Vietnam sets sights on a new growth model for 2026–2030, vision to 2045
VOV.VN - The Vietnam Institute of Economics under the Vietnam Academy of Social Sciences hosted a national forum on July 15 aiming to establish a new growth model for Vietnam for the 2026–2030 period, with vision to 2045.

More than 20 scholarly presentations from economists, scientists, policymakers, and business leaders examined theoretical and practical approaches to selecting a new growth model; and lessons from international experiences in shifting growth paradigms.
Delegates critically assessed existing constraints and bottlenecks in the country’s current economic growth model and provided evidence-based, breakthrough solutions for transforming Vietnam’s development trajectory.
In his opening remarks, Dr. Dang Xuan Thanh, vice president of the Vietnam Academy of Social Sciences, stressed the need for Vietnam’s growth model to evolve into a complex, multidimensional structure that integrates social, technological, environmental, and geopolitical considerations in today’s volatile world.
Dr. Thanh underscored several major global trends that are transforming the economic landscape. These include the growing influence of artificial intelligence and robotics as key drivers of value creation in a data-centric world; the urgent push for green transformation and carbon neutrality, spurred by EU carbon border taxes and rising ESG requirements; and the restructuring of global supply chains through strategies such as “China+1,” near-shoring, and friend-shoring which offer new opportunities but also demand stronger logistical, technological, and industrial capabilities from Vietnam.
He also emphasised the resurgence of economic nationalism and the intensifying geopolitical race for dominance in technology, data, and critical
Dr Thanh warned that unless Vietnam accelerates its structural transformation, it risks falling behind and being trapped in the lower rungs of global value chains, thus jeopardising its goal of becoming a developed nation by 2045.

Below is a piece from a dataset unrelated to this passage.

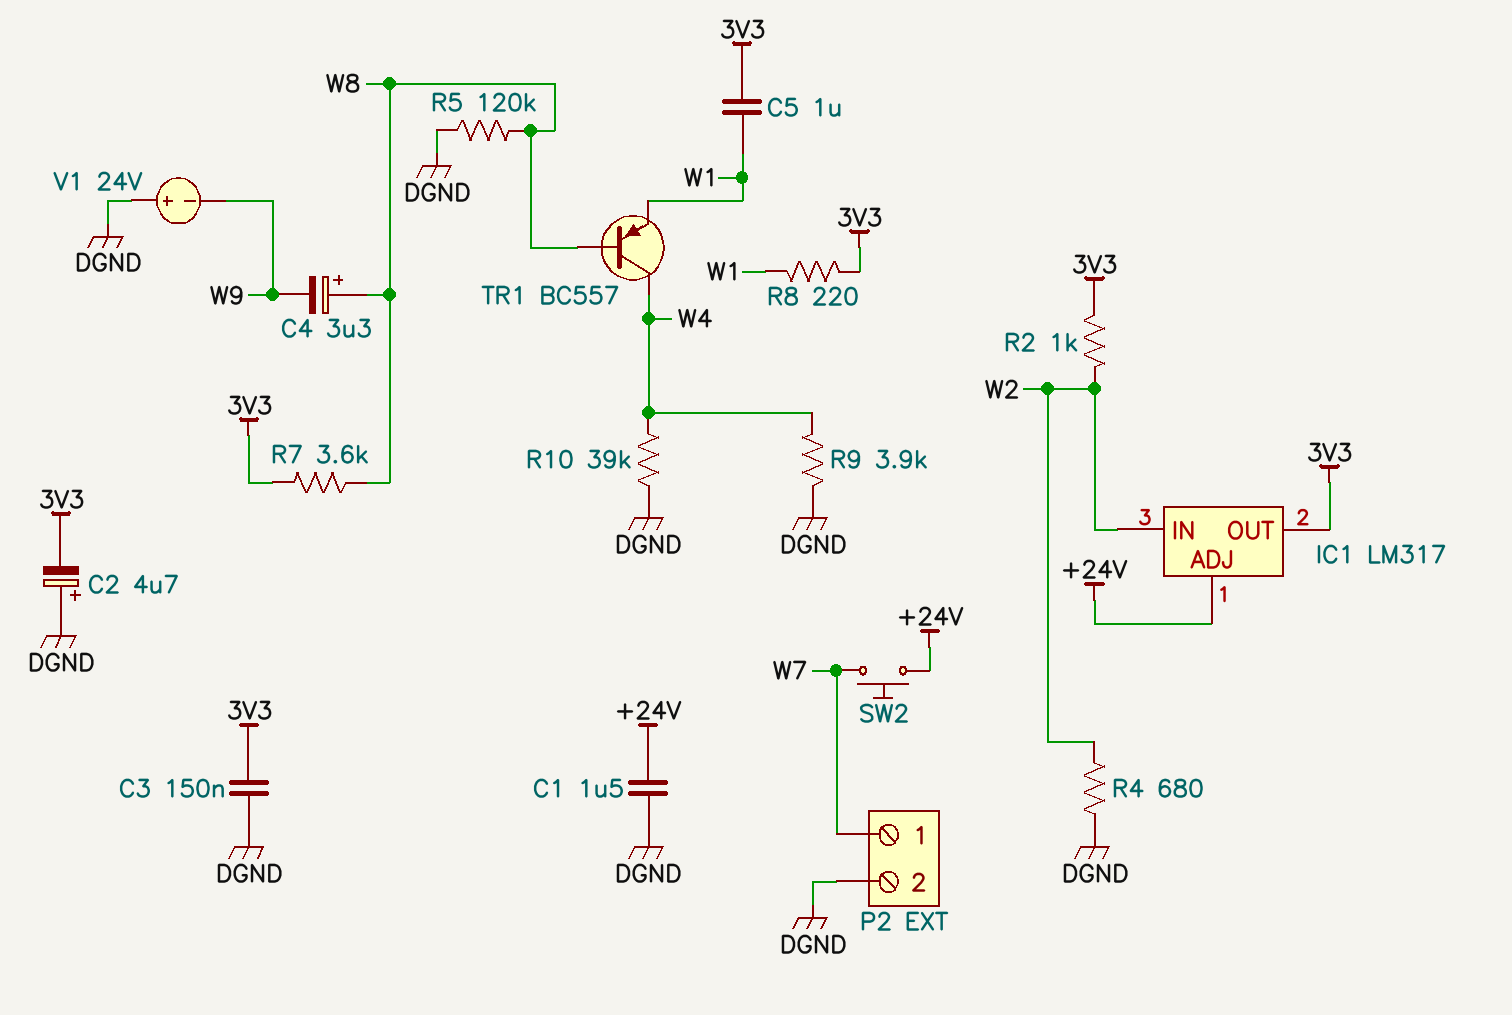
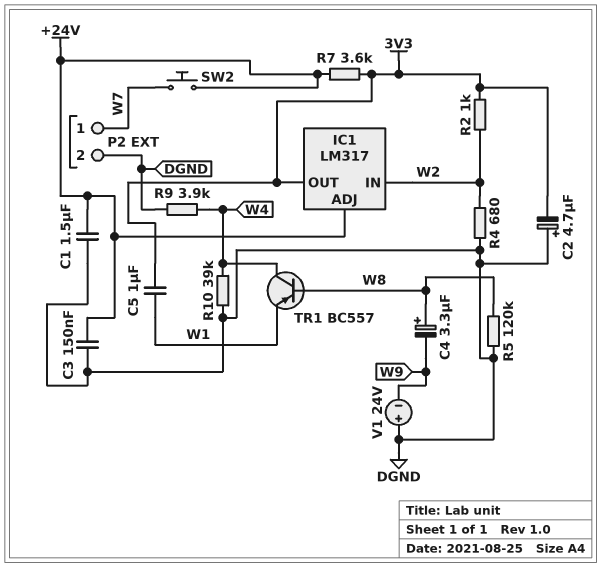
C3: 150nF (3V3, DGND) -> 150nF (+24V, DGND)
R7: 3.6k (3V3, W8) -> 3.6k (+24V, 3V3)
R8: 220 (3V3, W1) -> none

The forum also served as a platform to concretize Resolution No. 57 of the Politburo, which outlines a strategic growth shift anchored in productivity, science and technology, innovation, digital transformation, and green economy as key pillars.
Successfully implementing this transition, participants agreed, will require strong political will, continuous institutional reform, and broad-based support from the business community and society at large.
Findings and policy recommendations from the forum will be compiled into a macroeconomic advisory report submitted to the Government and relevant competent agencies.